LaErTe nanomaterials have high capacitance than other transition metal oxides. The nanomaterials have good conductivity, large surface area, and strong cycle stability [4,5]. Changing the form and size of rare-earth nanomaterials can increase their electronic conductivity. The nanostructuring of LaErTe material increases surface area [4-6]. The shape exposes active sites and high-energy crystal planes, giving the material a longer cycle life. Mixing rare earths with other transition metal chalcogenides can improve pseudo-capacitance and cycle efficiency [6-11]. Distinct properties and structures are found in rare earth elements. Rare earth-based nanomaterials have gained attention due to their environmentally safe qualities and exceptional redox capabilities. There are various techniques available for synthesizing rare-earth-based nanomaterials, including Hydrothermal, electrodeposition [12–20], thermal decomposition, micro-emulsion method, atomic layer deposition, thermal oxidation, sonication, sputtering, electrochemistry, physical vapor deposition, and combustion methods, which are ecologically safe, cost-effective, and straightforward [1,9]. Hydrothermal synthesis is considered one of the most crucial and well-established processes for nonmaterial synthesis due to its effectiveness and reliability [1,3,6,9]. This process uses an enclosed and heated device, like an autoclave or bomb calorimeter, and involves chemical reactions using water as a solvent.

_COLLECTED MATERIAL_:
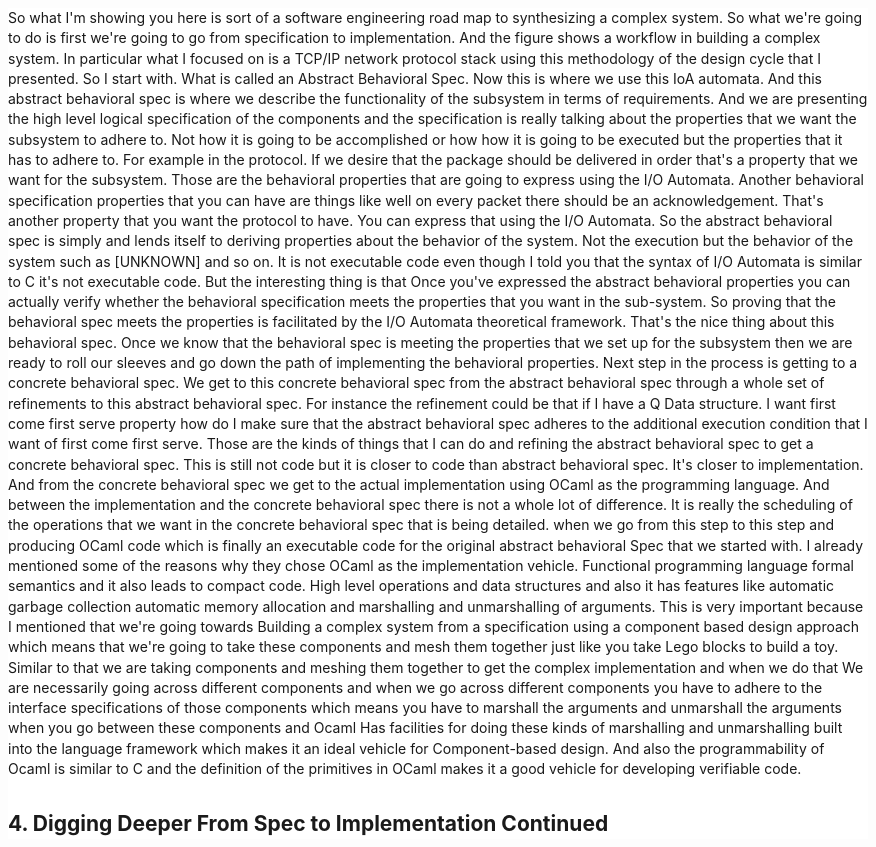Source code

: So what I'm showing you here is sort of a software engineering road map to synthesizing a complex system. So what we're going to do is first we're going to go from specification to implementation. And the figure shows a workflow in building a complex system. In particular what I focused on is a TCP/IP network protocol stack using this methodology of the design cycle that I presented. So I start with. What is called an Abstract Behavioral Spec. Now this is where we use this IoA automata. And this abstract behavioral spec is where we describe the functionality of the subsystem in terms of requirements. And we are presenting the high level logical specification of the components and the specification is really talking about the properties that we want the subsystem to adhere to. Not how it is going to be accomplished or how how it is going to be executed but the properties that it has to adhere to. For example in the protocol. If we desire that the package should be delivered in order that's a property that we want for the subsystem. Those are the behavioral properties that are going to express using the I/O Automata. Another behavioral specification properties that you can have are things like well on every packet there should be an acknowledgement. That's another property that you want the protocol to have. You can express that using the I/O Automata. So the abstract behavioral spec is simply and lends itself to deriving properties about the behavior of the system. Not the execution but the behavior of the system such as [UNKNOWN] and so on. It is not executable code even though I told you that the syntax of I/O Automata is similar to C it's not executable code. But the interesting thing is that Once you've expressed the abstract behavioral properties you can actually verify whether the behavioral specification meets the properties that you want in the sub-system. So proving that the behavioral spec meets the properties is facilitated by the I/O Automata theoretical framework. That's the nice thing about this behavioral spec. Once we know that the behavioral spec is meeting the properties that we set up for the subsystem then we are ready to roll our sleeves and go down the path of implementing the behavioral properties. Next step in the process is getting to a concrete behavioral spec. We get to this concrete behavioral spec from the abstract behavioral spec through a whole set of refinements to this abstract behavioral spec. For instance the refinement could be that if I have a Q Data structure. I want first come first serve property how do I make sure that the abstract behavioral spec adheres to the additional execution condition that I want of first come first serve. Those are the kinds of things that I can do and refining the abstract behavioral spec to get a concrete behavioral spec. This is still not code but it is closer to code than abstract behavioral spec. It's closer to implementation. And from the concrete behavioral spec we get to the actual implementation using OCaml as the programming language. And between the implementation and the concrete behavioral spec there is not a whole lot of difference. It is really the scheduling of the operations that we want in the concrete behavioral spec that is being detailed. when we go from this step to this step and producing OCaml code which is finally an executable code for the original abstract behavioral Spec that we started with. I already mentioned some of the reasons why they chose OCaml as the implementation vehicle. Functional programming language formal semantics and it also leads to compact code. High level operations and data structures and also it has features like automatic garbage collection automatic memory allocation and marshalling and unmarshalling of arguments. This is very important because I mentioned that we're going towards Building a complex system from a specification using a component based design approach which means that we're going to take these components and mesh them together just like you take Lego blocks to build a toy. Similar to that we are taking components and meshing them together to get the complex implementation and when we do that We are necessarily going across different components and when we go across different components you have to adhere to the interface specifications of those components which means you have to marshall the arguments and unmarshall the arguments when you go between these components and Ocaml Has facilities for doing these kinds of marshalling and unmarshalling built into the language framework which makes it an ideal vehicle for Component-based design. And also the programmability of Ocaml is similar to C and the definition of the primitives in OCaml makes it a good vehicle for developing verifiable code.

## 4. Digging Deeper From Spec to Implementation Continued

_WHAT THE TASK REQUIRES_:
In the passage on LaErTe nanomaterials, what solvent do the chemical reactions in hydrothermal synthesis use?

_OUTPUT BELOW_:
Water